[Start of Attachment]

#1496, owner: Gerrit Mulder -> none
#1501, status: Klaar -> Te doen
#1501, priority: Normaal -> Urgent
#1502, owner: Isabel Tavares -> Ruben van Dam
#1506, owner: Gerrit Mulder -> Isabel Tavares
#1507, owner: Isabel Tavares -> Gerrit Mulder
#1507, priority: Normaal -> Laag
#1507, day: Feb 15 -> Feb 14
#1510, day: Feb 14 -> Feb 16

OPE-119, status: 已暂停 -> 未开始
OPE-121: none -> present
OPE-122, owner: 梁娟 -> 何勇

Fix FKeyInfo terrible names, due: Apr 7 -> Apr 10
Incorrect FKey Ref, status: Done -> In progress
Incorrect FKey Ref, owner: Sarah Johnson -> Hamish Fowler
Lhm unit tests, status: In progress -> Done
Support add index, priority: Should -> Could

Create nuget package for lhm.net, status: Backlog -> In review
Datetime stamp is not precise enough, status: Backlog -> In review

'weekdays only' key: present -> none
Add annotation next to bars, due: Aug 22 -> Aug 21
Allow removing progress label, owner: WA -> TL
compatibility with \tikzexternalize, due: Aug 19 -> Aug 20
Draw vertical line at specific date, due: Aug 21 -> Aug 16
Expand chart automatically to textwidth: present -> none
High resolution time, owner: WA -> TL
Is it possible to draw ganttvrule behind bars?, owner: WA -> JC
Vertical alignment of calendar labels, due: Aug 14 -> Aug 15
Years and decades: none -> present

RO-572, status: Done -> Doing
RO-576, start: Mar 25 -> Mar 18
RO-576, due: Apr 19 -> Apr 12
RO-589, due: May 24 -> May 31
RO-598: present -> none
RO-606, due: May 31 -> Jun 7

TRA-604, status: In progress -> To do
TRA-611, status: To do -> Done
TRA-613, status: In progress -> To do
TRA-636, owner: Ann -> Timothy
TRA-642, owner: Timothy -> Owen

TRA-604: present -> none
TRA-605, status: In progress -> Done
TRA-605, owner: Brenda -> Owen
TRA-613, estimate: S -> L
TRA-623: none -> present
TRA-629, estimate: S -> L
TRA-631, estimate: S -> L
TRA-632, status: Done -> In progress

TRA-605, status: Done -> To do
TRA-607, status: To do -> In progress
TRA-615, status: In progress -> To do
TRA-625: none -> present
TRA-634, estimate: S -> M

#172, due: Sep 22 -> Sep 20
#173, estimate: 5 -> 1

[End of Attachment]

**TASK STATEMENT:** What are the lines from the one containing "Add annotation next" to the end of the material above? Return them exactly, and only them.

**YOUR SOLUTION:**
Add annotation next to bars, due: Aug 22 -> Aug 21
Allow removing progress label, owner: WA -> TL
compatibility with \tikzexternalize, due: Aug 19 -> Aug 20
Draw vertical line at specific date, due: Aug 21 -> Aug 16
Expand chart automatically to textwidth: present -> none
High resolution time, owner: WA -> TL
Is it possible to draw ganttvrule behind bars?, owner: WA -> JC
Vertical alignment of calendar labels, due: Aug 14 -> Aug 15
Years and decades: none -> present

RO-572, status: Done -> Doing
RO-576, start: Mar 25 -> Mar 18
RO-576, due: Apr 19 -> Apr 12
RO-589, due: May 24 -> May 31
RO-598: present -> none
RO-606, due: May 31 -> Jun 7

TRA-604, status: In progress -> To do
TRA-611, status: To do -> Done
TRA-613, status: In progress -> To do
TRA-636, owner: Ann -> Timothy
TRA-642, owner: Timothy -> Owen

TRA-604: present -> none
TRA-605, status: In progress -> Done
TRA-605, owner: Brenda -> Owen
TRA-613, estimate: S -> L
TRA-623: none -> present
TRA-629, estimate: S -> L
TRA-631, estimate: S -> L
TRA-632, status: Done -> In progress

TRA-605, status: Done -> To do
TRA-607, status: To do -> In progress
TRA-615, status: In progress -> To do
TRA-625: none -> present
TRA-634, estimate: S -> M

#172, due: Sep 22 -> Sep 20
#173, estimate: 5 -> 1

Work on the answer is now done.